À semelhança do que ocorreu em diversos países no imediato pós-guerra, a situação portuguesa no biénio de 1919-1921 foi muito instável e violenta, atingida em cheio pelas consequências económicas, sociais e políticas da participação portuguesa no conflito, e mostrando as enormes dificuldades sentidas pelo regime republicano para recuperar uma normalidade que, em rigor, jamais seria restaurada até à sua queda, às mãos dos militares, no golpe de Estado do 28 de Maio de 1926. Esses foram também os anos mais agitados da vida de Alfredo da Silva, marcados por nada menos do que três atentados pessoais sofridos, mas também, e em contraste, por alguns dos mais importantes negócios da história da CUF. Tudo se passou como se os dramas do país e as tragédias pessoais atuassem no ânimo de Alfredo da Silva como incentivos para fazer sempre mais, para progredir, para superar as adversidades com novas frentes de negócio e de prosperidade.
Mal refeito da desilusão que fora o fim do sidonismo, o patrão da CUF teve razões para se alegrar na sua vida familiar, com o casamento da sua única filha, Amélia de Resende Dias de Oliveira da Silva.
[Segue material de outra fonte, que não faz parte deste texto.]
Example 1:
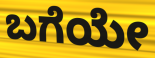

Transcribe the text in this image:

ಬಗೆಯೇ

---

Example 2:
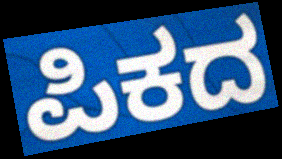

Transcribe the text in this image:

ಪಿಕದ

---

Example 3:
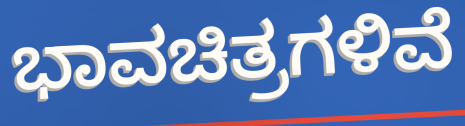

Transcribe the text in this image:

ಭಾವಚಿತ್ರಗಳಿವೆ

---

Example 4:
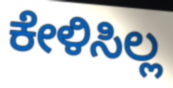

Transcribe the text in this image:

ಕೇಳಿಸಿಲ್ಲ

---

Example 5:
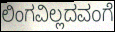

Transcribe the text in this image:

ಲಿಂಗವಿಲ್ಲದವಂಗೆ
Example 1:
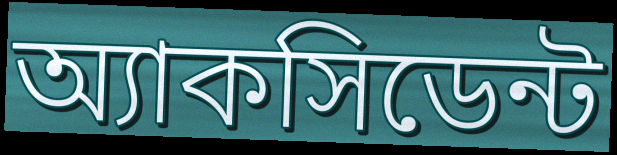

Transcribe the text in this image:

অ্যাকসিডেন্ট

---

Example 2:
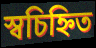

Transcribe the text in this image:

স্বচিহ্নিত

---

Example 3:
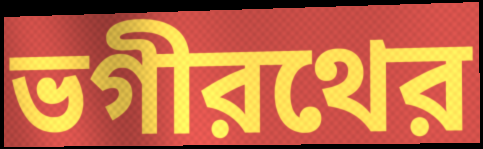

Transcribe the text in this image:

ভগীরথের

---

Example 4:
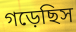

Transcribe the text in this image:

গড়েছিস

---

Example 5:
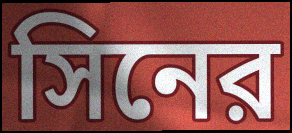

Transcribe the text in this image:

সিনের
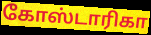
கோஸ்டாரிகா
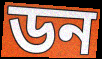
ডন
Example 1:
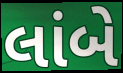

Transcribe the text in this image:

લાંબે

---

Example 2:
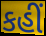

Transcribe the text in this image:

કહીં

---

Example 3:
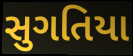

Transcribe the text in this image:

સુગતિયા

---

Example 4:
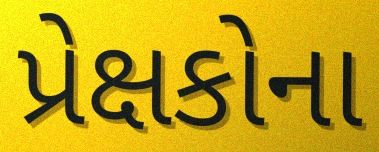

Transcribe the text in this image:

પ્રેક્ષકોના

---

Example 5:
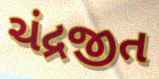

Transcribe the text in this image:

ચંદ્રજીત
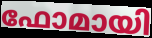
ഫോമായി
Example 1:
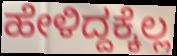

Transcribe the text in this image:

ಹೇಳಿದ್ದಕ್ಕೆಲ್ಲ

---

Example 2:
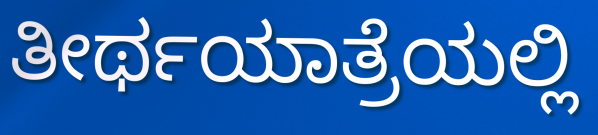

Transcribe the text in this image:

ತೀರ್ಥಯಾತ್ರೆಯಲ್ಲಿ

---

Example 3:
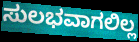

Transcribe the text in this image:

ಸುಲಭವಾಗಲಿಲ್ಲ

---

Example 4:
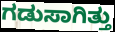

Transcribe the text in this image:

ಗಡುಸಾಗಿತ್ತು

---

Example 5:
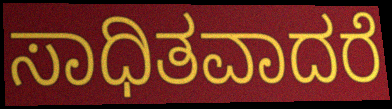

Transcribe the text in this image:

ಸಾಧಿತವಾದರೆ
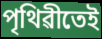
পৃথিৱীতেই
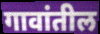
गावांतील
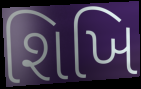
શિખિ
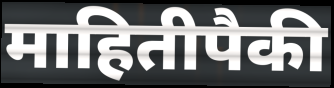
माहितीपैकी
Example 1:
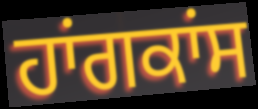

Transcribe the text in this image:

ਹਾਂਗਕਾਂਸ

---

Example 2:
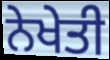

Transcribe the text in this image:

ਨੇਖੇਤੀ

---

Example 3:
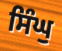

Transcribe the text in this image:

ਸਿੰਘੁ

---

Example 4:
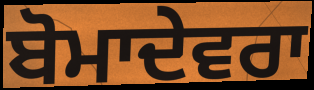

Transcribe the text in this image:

ਬੋਮਾਦੇਵਰਾ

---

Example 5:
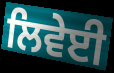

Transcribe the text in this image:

ਲਿਵੇਈ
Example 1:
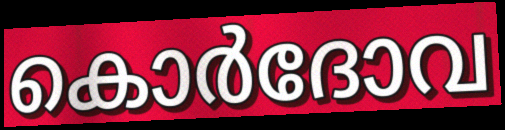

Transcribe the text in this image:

കൊർദോവ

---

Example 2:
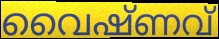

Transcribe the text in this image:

വൈഷ്ണവ്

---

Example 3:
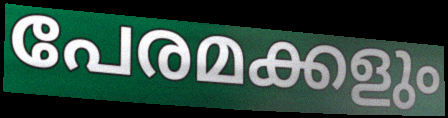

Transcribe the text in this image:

പേരമക്കളും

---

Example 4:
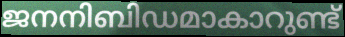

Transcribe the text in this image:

ജനനിബിഡമാകാറുണ്ട്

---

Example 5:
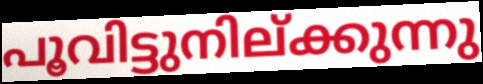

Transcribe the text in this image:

പൂവിട്ടുനില്ക്കുന്നു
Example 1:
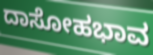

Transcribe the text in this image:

ದಾಸೋಹಭಾವ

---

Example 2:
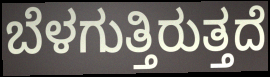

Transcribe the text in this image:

ಬೆಳಗುತ್ತಿರುತ್ತದೆ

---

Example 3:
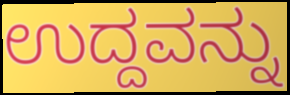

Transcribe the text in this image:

ಉದ್ದವನ್ನು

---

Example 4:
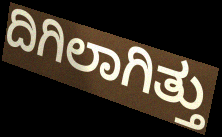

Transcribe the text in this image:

ದಿಗಿಲಾಗಿತ್ತು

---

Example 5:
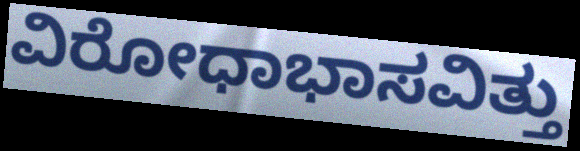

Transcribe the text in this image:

ವಿರೋಧಾಭಾಸವಿತ್ತು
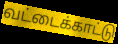
வட்டைக்காட்டு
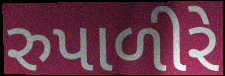
રુપાળીરે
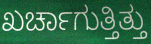
ಖರ್ಚಾಗುತ್ತಿತ್ತು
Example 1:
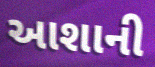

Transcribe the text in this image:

આશાની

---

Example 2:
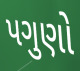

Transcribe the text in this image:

પગુણો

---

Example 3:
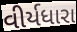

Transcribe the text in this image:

વીર્યધારા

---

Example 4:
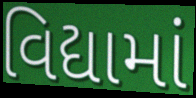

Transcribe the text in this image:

O noivo, futuro genro de Alfredo da Silva, era Manuel Augusto José de Mello. Nascido em Sintra, a 26 de julho de 1895, Manuel de Mello tinha sangue aristocrático: era neto de D. António Maria José de Mello da Silva César e Meneses, 3.º conde de Sabugosa, e filho de D. Jorge de Mello, 2.º conde do Cartaxo. Pelo lado da mãe, Maria Luísa de Lima Mayer, era neto de Adolfo de Lima Mayer, um dos jovens burgueses mais distintos da geração dos “vencidos da vida” do final do século XIX. O namoro com a herdeira Silva ter-se-á iniciado em 1916, nas burricadas e piqueniques que uniam, em Sintra, a família Mello (Cartaxo), os Silvas e outros. Em 1917, Alfredo da Silva, a mulher e a filha já eram presença regular nas receções que a família de Manuel dava na sua casa, na Rua do Salitre. A relação consolidou-se com a troca de correspondência mantida enquanto Manuel esteve mobilizado no Corpo Expedicionário Português, na Flandres, entre setembro de 1917 e julho de 1918, e o noivado foi oficializado aquando do seu regresso de França, no verão de 1918.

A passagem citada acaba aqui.